ACTION ITEM :: The answer must be every line from the listing that holds the string "buttons".
== DATA EXTRACT ==
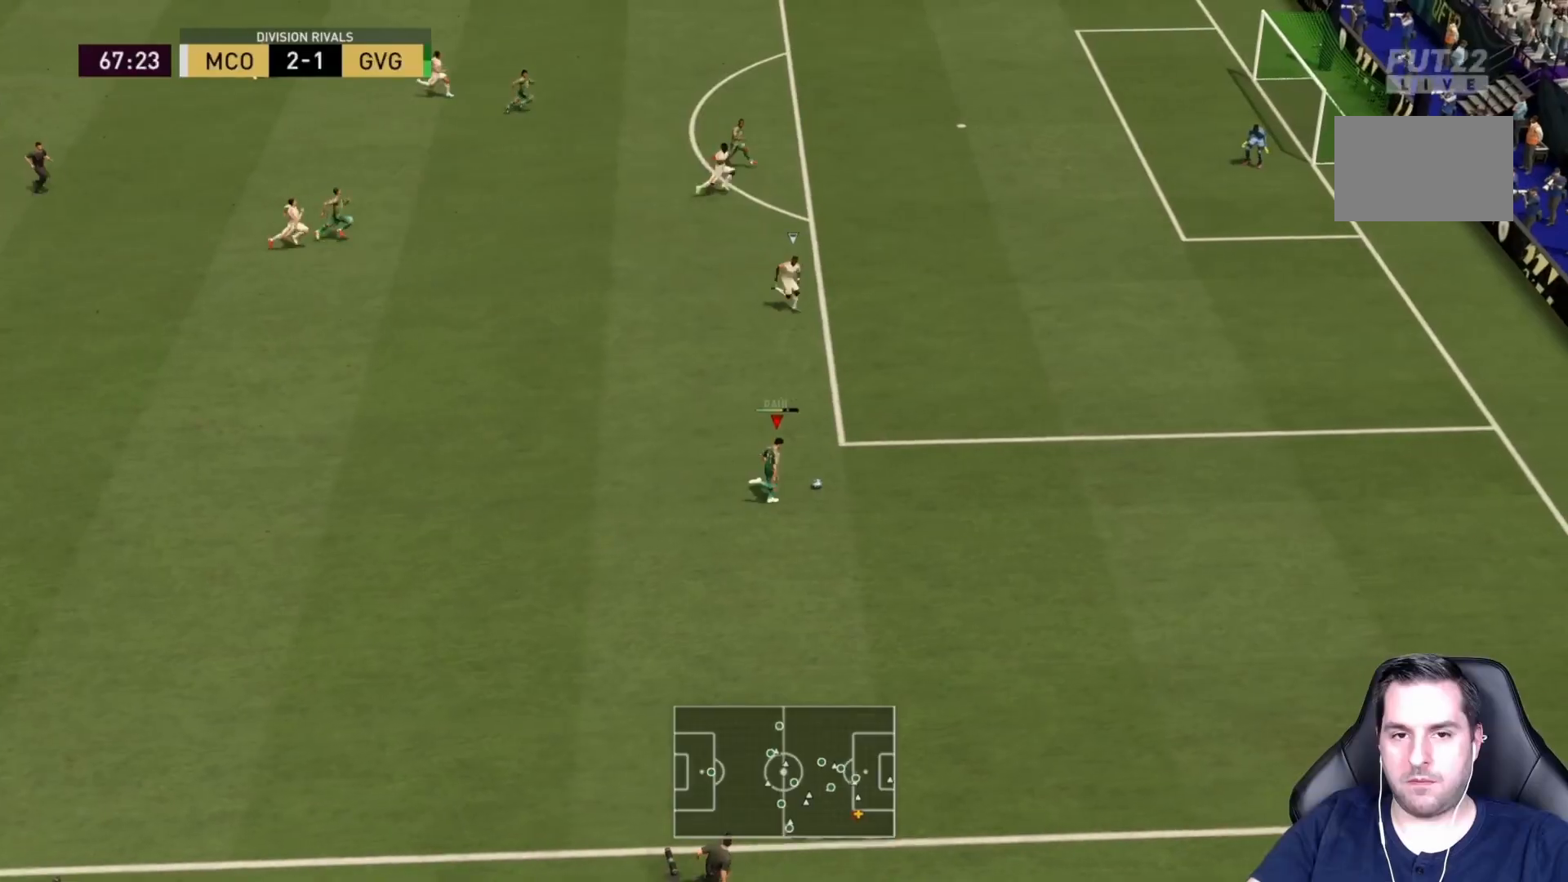
Gameplay with a controller (PlayStation layout); each line is a JSON object with the inputs held at the frame after it. "events" lists button and stick changes between this image and that frame as [ms after this image, input, new state], when the widget could be followed in between. Not read: L3 R3.
{"buttons": [], "left_stick": "up-right", "right_stick": "center", "events": []}
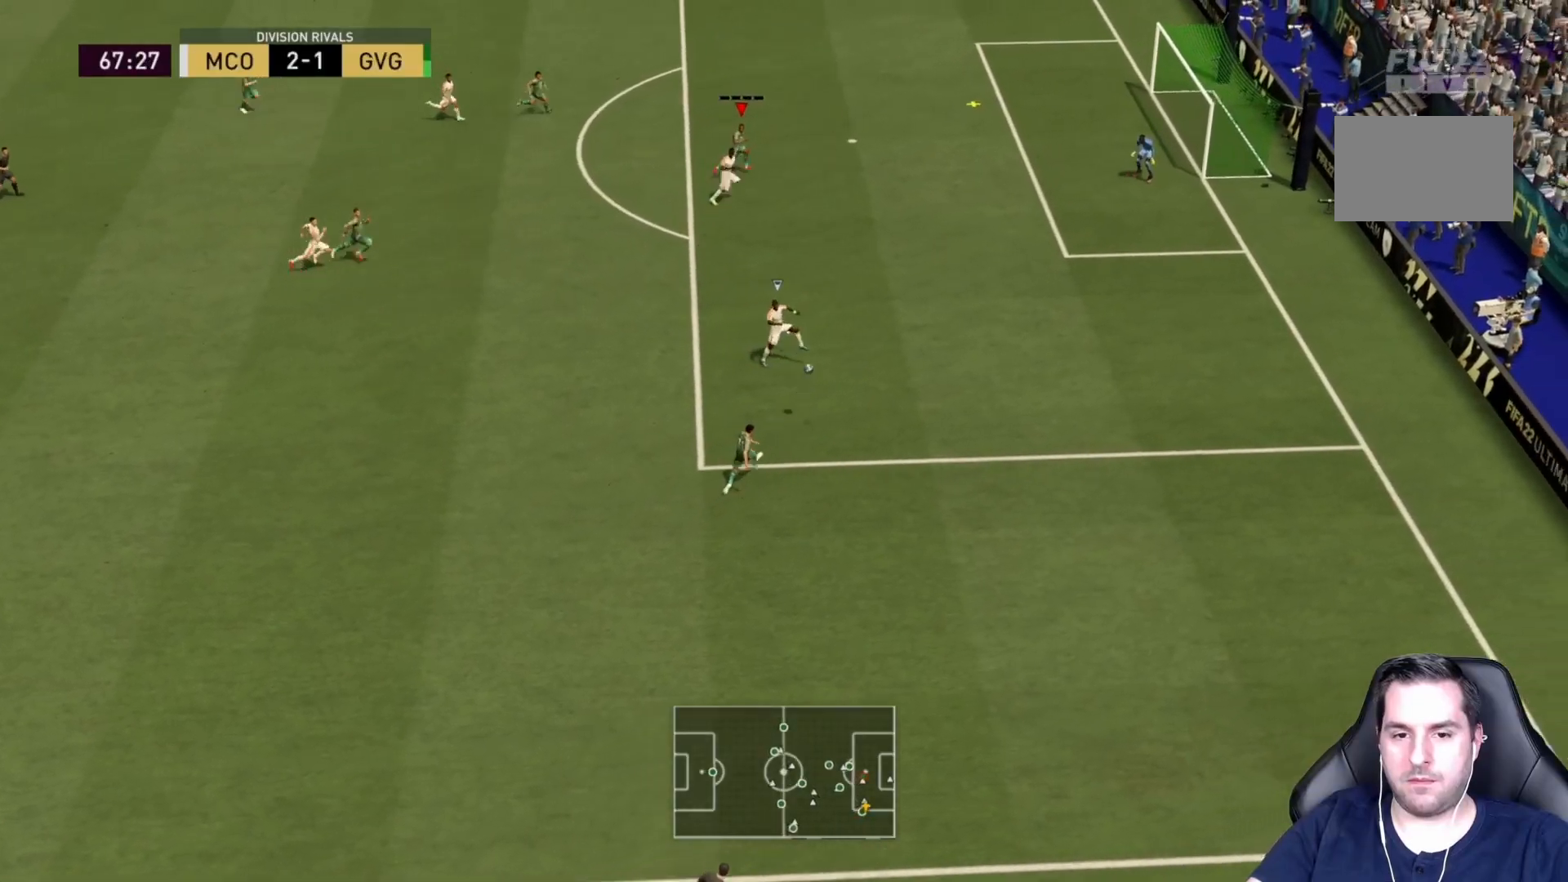
{"buttons": [], "left_stick": "right", "right_stick": "center", "events": [[450, "left_stick", "right"]]}
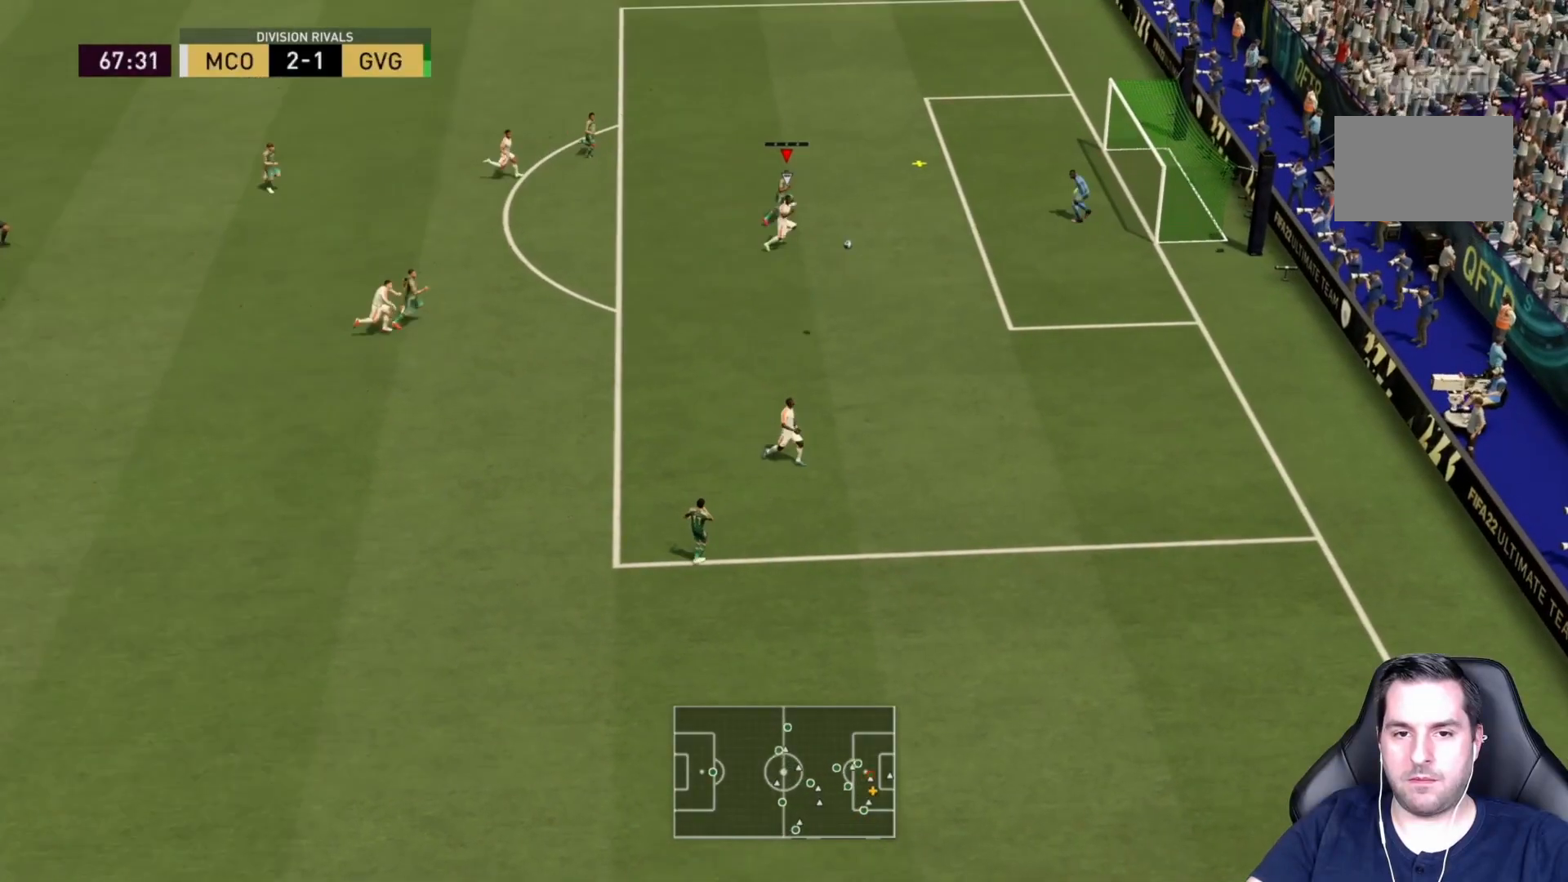
{"buttons": [], "left_stick": "right", "right_stick": "center", "events": [[100, "CIRCLE", "down"], [283, "CIRCLE", "up"]]}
===
RESULT FOR THIS EXERCISE ::
{"buttons": [], "left_stick": "up-right", "right_stick": "center", "events": []}
{"buttons": [], "left_stick": "right", "right_stick": "center", "events": [[450, "left_stick", "right"]]}
{"buttons": [], "left_stick": "right", "right_stick": "center", "events": [[100, "CIRCLE", "down"], [283, "CIRCLE", "up"]]}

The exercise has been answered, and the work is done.